Of all the lines in these entries, count those that contain "corners" and give only the total.

== GIVEN DATA ==

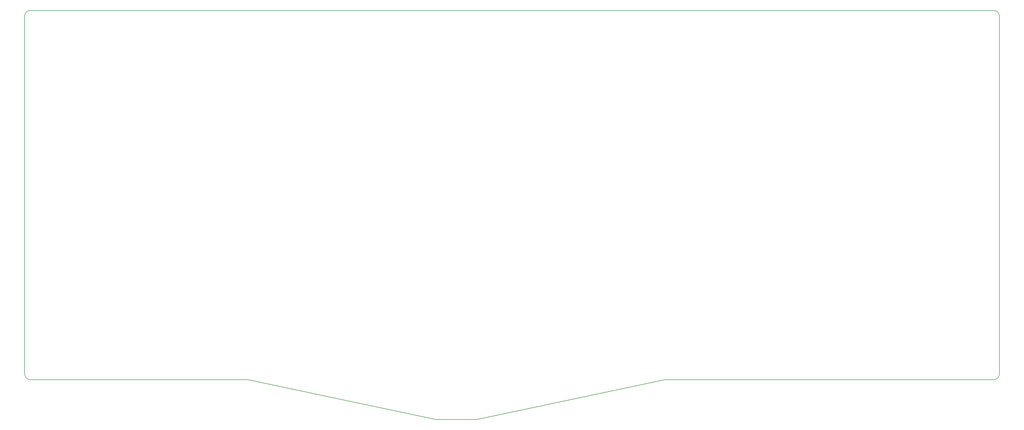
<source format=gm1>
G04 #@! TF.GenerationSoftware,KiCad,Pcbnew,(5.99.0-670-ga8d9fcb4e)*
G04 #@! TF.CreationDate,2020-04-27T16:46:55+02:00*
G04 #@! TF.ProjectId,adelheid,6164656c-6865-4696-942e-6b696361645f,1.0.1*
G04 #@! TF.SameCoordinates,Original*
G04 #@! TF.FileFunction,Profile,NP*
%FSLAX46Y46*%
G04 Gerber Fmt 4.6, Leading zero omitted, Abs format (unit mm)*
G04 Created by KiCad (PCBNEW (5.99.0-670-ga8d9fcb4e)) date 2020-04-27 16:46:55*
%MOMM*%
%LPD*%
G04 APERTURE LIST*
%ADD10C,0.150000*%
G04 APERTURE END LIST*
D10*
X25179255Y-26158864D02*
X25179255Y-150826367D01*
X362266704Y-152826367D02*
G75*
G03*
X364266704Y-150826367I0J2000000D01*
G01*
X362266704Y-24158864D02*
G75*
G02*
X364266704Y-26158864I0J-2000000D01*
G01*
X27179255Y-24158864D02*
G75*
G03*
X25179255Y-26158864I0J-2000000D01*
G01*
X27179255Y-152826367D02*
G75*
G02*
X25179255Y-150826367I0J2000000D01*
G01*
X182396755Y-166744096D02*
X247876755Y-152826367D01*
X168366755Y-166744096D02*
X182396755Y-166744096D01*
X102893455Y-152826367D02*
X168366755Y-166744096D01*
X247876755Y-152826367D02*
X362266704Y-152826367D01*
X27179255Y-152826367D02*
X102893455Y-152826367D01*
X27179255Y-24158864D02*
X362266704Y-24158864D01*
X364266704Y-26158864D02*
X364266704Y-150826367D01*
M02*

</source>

===
== GIVEN DATA ==

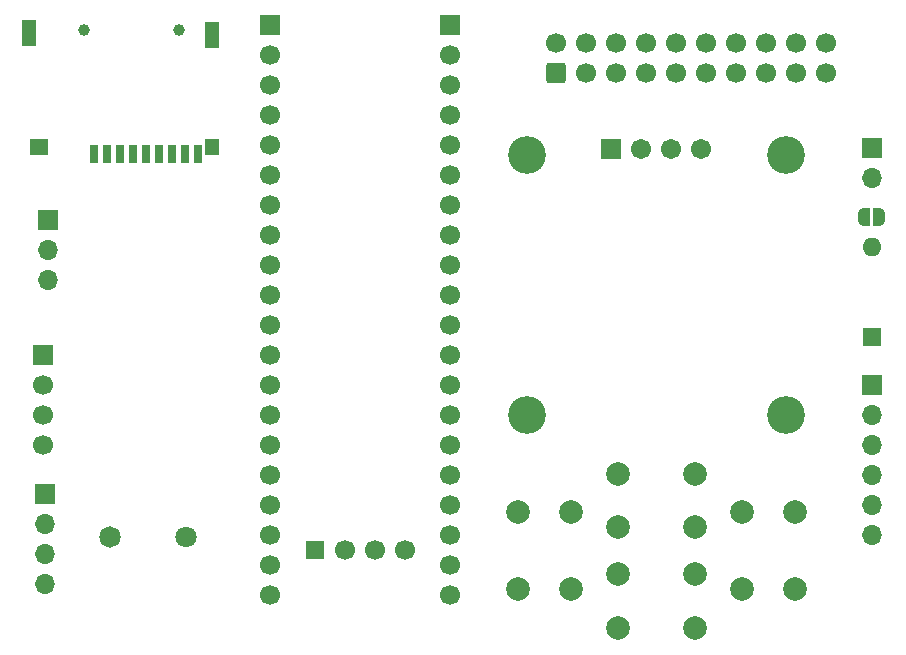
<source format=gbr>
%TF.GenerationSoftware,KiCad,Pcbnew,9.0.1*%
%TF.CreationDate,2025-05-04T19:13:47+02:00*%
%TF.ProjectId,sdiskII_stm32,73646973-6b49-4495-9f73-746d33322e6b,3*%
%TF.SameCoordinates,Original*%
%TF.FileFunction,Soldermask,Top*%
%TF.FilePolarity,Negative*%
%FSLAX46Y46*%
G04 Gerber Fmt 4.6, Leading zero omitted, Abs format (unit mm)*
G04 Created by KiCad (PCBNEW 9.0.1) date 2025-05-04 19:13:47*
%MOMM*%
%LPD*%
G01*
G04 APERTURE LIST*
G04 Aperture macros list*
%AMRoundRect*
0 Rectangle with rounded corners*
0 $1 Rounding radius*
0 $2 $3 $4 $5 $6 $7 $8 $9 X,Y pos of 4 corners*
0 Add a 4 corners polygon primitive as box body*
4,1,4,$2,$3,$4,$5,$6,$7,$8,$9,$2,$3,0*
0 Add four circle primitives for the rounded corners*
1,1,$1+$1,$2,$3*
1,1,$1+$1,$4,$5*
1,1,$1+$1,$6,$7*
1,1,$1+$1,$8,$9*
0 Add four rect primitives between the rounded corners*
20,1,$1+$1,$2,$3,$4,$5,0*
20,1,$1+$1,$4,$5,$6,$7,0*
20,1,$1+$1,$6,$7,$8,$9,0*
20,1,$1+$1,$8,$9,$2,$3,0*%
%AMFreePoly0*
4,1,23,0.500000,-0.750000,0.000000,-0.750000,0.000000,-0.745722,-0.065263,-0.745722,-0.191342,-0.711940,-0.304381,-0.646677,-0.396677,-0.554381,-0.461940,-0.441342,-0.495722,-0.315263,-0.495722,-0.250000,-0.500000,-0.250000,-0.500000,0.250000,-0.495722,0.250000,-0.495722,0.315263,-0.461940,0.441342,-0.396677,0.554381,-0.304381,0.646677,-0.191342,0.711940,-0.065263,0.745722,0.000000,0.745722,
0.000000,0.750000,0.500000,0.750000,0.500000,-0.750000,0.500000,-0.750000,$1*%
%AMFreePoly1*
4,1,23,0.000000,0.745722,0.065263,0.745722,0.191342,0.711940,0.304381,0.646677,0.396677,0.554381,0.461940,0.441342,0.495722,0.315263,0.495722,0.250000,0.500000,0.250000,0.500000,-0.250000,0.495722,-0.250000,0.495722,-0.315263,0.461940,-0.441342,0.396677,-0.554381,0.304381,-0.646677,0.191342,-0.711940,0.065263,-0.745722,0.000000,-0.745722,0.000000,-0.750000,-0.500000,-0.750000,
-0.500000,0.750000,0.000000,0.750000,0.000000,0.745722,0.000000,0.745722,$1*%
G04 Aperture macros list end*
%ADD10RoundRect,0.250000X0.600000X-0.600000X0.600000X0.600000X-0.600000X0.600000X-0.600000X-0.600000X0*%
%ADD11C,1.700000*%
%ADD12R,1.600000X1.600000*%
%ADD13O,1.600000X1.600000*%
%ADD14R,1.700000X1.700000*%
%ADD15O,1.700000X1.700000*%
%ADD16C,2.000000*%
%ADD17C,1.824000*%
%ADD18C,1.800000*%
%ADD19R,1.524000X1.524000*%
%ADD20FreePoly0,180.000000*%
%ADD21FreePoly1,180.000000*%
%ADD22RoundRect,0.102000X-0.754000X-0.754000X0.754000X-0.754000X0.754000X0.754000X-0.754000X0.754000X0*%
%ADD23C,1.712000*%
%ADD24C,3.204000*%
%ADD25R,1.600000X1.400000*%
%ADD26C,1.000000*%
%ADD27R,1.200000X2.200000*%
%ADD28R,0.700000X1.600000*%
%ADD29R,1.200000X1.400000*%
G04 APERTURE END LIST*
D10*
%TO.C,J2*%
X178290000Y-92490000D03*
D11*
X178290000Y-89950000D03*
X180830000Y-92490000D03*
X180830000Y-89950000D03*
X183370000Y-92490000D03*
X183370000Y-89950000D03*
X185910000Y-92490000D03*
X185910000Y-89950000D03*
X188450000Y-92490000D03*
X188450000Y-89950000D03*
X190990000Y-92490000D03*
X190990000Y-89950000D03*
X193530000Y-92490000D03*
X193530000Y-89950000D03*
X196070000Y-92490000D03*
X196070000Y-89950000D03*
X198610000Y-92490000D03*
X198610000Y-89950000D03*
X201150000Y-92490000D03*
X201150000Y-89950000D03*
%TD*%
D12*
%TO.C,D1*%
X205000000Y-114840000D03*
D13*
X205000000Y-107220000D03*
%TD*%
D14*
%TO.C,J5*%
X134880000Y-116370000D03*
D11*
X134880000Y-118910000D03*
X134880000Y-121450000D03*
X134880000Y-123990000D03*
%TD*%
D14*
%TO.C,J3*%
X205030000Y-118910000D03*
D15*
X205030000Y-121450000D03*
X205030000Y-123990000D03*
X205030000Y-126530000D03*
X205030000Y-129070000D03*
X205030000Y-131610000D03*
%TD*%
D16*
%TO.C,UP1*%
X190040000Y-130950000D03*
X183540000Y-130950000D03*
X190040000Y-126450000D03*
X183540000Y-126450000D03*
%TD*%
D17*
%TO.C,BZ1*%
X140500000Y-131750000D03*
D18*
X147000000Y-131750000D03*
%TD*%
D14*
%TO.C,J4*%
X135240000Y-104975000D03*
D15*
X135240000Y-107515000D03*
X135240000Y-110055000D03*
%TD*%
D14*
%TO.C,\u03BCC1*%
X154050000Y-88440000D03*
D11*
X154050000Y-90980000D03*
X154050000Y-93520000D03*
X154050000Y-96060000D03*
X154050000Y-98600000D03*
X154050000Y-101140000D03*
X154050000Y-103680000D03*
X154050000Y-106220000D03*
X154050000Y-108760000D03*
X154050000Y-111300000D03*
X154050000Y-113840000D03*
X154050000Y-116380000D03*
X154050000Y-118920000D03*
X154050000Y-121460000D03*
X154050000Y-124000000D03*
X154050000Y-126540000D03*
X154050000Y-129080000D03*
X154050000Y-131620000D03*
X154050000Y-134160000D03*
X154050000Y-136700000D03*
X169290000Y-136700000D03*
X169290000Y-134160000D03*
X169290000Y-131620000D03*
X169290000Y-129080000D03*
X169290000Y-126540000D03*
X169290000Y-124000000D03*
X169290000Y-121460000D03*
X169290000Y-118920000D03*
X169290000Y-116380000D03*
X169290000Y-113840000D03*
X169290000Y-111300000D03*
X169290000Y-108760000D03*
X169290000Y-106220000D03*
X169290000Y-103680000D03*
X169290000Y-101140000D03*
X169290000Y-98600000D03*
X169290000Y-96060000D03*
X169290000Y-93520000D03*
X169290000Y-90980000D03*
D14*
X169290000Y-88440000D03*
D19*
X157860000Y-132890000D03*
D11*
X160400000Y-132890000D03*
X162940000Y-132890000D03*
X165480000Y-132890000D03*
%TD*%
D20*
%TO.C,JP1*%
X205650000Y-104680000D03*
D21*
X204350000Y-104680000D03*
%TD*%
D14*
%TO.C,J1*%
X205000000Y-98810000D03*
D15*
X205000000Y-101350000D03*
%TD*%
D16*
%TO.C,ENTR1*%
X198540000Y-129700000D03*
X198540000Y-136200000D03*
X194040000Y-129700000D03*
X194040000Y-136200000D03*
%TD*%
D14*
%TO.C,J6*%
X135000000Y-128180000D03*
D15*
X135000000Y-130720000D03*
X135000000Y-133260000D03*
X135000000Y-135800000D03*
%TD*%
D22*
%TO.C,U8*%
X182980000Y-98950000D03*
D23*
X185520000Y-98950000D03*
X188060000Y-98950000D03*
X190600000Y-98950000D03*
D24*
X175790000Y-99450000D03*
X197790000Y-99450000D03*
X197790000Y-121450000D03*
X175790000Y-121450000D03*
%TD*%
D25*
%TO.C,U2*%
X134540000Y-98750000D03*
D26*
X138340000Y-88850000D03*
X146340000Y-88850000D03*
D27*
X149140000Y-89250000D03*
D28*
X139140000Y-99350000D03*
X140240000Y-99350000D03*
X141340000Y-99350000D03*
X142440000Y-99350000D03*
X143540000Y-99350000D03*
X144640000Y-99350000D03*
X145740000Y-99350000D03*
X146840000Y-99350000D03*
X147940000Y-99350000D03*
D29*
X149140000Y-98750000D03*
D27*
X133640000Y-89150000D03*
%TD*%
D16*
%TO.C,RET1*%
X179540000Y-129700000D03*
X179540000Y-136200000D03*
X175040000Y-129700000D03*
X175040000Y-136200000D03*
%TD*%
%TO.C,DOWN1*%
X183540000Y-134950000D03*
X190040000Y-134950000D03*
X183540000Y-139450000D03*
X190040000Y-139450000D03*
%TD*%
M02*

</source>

===
== GIVEN DATA ==

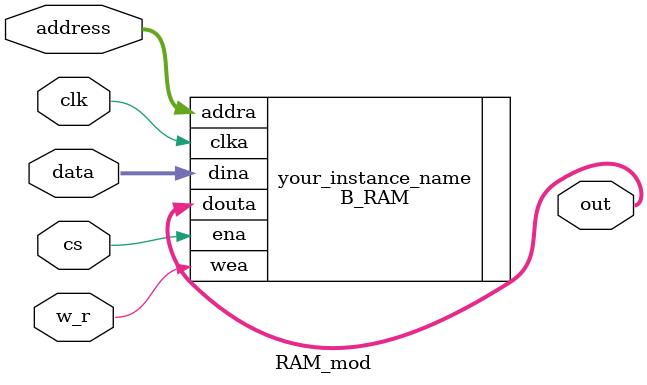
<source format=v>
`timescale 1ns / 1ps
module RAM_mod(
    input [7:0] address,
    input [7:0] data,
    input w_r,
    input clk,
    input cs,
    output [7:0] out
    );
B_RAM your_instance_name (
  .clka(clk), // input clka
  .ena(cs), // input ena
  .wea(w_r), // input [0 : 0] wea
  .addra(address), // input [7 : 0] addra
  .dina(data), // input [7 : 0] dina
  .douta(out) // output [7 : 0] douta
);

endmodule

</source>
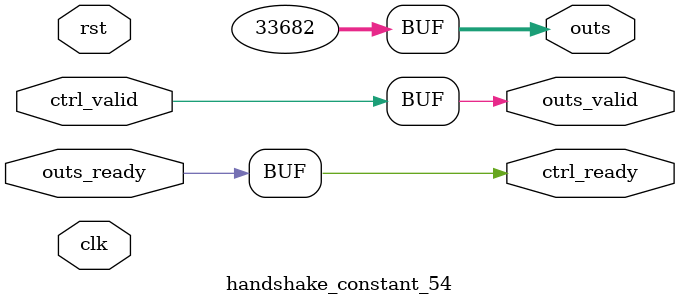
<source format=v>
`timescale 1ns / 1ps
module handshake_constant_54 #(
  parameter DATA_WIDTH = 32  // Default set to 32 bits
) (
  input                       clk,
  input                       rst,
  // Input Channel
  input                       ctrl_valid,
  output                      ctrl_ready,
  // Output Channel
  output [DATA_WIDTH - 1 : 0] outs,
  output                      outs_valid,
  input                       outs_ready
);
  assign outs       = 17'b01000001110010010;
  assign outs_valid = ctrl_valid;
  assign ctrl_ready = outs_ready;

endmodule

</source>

===

### REPLY
5